The former President of Venezuela, Hugo Chavez made his speech in 2006, condemning the then US president George Bush, mainly for decisions regarding Washington’s foreign policy.

“Yesterday, the devil came here,” he said, referring to Bush’s appearance before UN General Assembly. “Right here. Right here. And it smells of sulfur still today, this table that I am now standing in front of.”

Apparently to banish the devil once and for all from UN session, the late Venezuelan leader made the sign of the cross, brought his hands together and prayed, while looking towards the ceiling.

Three years later, Chavez produced another stunt that will live long in the memory of those attending the UN General Assembly. In 2009, he started to sing an improvised song and even began to play an invisible guitar. The only thing missing was a sombrero!

3. ‘Bibi and his cartoon bomb’: Netanyahu mocked for Iran nuclear weapon claims

Israeli Prime Minister Benjamin Netanyahu’s decision to show the General Assembly a cartoon bomb in 2012 literally ‘blew’ the audience away. However, Netanyahu was in no mood for jokes. He wanted to show a graphic of just how close he believed Iran was to making a nuclear bomb.

“This is a bomb, and this is a fuse,” began Bibi, sounding very much like a physics teacher. He said that Iran was 70 percent of the way to completing its "plans to build a nuclear weapon," and drew a "red line" at the 90 percent mark, claiming Tehran's first weapon would be ready "by next spring, at most by next summer."

4. ‘British PM is like Hitler, sorry, Churchill. I meant Churchill’ - Idi Amin

The notorious former Ugandan dictator Idi Amin had more than just a bit of a historical mix-up, while speaking at the General Assembly in 1973. He praised the British Prime Minister Edward Heath, by comparing him to… Adolf Hitler. This was not just a slip of the tongue, as he didn’t mean ‘hunter’ or ‘hitter’ – he quite clearly said ‘Hitler,’ a leader who he had previously praised on a number of occasions.

When asked by a German journalist to comment on calling Heath ‘Hitler,’ the former Uganda leader said:

"Not Hitler — I meant Winston Churchill. Mr. Heath is like Winston Churchill. Please make that Churchill. I don't want to quarrel with my friends. I don't want to open a second-line front against me," he almost begged.


5. Soviet leader Nikita Khrushchev, the man who banged his shoe... or did he?

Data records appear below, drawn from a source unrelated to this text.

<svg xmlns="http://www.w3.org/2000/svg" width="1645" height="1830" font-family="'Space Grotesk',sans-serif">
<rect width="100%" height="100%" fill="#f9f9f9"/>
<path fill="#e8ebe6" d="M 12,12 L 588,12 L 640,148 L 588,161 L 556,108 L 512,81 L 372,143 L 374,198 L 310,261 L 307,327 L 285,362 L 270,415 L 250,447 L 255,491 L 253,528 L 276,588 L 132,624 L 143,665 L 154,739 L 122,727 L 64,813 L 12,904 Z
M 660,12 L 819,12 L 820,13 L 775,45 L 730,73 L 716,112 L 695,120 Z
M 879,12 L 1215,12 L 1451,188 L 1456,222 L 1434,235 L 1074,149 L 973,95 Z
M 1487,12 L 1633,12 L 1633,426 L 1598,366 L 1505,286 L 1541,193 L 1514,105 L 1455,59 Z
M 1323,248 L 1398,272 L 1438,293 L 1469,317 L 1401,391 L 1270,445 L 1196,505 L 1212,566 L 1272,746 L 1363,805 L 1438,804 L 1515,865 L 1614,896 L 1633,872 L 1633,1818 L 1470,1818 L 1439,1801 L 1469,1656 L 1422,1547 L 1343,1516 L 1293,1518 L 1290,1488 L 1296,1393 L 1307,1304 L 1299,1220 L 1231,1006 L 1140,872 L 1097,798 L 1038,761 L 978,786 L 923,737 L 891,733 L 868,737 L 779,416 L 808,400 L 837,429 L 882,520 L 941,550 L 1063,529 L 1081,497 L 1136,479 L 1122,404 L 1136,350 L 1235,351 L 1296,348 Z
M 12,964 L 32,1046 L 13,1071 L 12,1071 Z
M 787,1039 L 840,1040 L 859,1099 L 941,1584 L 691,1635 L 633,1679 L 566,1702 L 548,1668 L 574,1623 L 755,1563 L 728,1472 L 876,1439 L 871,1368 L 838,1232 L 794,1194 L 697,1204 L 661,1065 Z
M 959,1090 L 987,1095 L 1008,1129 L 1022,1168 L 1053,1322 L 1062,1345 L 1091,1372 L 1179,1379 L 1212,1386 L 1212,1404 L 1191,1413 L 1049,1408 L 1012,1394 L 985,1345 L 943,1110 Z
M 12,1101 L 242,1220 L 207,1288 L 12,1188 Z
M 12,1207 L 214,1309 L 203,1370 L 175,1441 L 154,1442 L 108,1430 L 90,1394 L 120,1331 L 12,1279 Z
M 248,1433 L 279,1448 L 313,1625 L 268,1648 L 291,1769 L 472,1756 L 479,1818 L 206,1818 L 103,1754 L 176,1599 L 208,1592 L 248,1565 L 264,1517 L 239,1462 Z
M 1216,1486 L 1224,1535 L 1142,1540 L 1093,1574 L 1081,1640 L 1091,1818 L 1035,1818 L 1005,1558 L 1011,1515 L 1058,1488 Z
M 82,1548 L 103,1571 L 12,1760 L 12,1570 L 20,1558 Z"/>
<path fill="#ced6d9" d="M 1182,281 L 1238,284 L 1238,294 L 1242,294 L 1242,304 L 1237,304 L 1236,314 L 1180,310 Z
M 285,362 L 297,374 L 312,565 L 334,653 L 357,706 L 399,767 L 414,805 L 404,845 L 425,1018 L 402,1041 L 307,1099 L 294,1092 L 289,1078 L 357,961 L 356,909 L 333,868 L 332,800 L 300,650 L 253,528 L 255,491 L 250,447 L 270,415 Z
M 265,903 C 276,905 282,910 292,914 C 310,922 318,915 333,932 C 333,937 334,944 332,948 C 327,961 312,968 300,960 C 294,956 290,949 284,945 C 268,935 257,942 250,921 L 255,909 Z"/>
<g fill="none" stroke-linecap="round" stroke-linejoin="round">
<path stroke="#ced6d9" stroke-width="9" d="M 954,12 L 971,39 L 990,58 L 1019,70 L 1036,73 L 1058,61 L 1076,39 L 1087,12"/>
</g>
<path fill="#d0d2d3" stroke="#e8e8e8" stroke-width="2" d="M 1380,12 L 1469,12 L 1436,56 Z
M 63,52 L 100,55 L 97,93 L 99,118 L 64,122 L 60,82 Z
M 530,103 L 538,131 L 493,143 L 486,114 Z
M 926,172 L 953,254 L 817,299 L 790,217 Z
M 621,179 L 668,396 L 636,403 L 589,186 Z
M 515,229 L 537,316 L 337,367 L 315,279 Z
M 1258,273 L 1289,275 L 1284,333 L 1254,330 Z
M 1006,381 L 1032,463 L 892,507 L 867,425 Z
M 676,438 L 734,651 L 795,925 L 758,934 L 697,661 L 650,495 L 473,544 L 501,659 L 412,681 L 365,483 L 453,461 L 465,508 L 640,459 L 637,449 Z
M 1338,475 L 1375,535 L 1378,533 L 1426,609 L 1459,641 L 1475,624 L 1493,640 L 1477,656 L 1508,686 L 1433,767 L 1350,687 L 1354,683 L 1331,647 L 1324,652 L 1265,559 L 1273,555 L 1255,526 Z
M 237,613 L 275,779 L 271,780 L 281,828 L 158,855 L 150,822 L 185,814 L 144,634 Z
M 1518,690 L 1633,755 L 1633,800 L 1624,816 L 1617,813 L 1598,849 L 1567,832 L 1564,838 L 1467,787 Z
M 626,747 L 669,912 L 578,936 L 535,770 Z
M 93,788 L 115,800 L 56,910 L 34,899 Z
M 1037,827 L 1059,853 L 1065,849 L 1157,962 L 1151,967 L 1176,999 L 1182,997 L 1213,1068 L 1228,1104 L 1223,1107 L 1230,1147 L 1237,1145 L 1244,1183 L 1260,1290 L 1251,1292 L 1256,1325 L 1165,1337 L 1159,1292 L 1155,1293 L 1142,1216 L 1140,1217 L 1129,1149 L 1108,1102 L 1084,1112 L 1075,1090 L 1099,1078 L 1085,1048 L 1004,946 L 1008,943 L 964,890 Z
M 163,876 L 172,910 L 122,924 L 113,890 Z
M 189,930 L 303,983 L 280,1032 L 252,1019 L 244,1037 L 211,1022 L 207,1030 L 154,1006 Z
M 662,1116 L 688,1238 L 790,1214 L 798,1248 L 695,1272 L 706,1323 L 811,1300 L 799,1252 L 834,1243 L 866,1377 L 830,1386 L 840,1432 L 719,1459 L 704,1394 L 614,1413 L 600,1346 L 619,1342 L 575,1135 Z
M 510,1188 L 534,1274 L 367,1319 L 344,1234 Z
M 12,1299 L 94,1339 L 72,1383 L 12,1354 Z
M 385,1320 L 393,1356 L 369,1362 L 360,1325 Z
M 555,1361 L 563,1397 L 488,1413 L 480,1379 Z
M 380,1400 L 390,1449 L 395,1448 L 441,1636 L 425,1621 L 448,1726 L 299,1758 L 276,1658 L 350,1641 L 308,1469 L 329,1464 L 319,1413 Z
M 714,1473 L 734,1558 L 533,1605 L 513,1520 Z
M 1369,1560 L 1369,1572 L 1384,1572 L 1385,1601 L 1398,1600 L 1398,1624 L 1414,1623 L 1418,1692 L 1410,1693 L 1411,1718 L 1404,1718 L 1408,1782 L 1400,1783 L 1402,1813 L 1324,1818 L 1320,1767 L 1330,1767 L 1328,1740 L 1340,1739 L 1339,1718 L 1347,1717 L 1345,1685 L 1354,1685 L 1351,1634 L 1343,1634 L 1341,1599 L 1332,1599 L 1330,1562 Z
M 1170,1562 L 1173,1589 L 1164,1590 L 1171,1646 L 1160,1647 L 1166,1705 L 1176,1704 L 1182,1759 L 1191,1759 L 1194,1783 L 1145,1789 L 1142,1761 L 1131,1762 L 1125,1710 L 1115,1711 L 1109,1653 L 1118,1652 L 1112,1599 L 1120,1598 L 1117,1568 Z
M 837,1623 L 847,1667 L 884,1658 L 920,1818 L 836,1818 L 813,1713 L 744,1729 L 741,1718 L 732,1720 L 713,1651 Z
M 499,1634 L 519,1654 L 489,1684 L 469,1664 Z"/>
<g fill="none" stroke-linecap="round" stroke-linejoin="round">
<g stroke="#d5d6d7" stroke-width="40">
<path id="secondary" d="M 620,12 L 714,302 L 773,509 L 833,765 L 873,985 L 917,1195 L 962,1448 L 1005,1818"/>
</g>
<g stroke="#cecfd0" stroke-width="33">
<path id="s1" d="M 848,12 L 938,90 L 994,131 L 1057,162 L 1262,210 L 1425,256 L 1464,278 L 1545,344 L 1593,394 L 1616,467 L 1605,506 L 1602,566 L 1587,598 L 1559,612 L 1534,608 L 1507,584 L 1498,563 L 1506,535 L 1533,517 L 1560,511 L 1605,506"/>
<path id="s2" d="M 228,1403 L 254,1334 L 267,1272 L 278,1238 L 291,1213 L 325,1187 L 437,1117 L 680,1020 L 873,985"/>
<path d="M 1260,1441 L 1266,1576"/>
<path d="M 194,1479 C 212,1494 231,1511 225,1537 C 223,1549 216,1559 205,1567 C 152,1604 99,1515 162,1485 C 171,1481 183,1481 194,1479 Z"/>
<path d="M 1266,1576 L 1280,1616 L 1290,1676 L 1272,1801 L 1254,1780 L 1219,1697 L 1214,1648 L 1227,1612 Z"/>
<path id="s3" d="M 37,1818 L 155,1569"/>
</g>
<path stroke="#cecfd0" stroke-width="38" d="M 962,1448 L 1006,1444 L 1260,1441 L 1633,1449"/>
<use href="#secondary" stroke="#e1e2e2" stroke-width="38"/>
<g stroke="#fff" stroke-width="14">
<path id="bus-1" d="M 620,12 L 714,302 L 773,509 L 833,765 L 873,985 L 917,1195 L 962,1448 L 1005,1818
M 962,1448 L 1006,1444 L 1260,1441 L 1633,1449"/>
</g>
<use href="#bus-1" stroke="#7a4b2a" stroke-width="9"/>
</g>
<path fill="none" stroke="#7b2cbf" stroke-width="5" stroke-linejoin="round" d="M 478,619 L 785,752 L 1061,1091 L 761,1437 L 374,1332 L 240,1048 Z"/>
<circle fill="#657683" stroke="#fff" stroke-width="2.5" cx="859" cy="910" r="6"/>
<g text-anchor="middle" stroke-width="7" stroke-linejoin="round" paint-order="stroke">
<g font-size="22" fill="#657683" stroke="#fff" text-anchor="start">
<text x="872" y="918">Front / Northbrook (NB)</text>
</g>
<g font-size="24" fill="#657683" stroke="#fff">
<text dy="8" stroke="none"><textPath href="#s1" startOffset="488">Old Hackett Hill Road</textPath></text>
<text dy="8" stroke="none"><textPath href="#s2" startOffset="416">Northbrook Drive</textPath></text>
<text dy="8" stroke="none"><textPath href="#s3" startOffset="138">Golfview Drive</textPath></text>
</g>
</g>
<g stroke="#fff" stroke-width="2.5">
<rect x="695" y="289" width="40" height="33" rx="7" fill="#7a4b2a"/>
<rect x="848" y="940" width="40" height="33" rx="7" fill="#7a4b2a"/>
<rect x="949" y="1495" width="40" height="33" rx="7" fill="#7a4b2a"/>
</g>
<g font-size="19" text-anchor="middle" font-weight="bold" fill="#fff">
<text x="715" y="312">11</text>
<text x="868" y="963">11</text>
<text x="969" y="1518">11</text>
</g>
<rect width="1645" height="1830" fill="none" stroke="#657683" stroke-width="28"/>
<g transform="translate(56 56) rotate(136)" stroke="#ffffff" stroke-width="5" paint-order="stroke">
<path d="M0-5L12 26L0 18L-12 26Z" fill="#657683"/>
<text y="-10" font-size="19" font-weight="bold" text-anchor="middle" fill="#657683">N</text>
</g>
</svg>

What is Nikita Krushchev best remembered for? Allegedly banging his shoe at the UN General Assembly in 1960 is certainly near the top of the list. The former Soviet leader is believed to have taken off his piece of footwear and banged it on the table in order to get everyone’s attention. However, 55 years on and it is still being debated whether a shoe was actually used or not, with some people saying that there was no shoe at all and the pictures which were released were doctored.


Those who believe that the incident did take place said it was caused after a member of a delegation from the Philippines saying, "The peoples of Eastern Europe and elsewhere” were “swallowed up by the Soviet Union". This apparently made Khrushchev so angry that he first started banging a table with his fists suddenly he took off his right shoe, showed it to the surprised audience and then furiously banged it, until everyone at the session became silent and looked at the Soviet leader.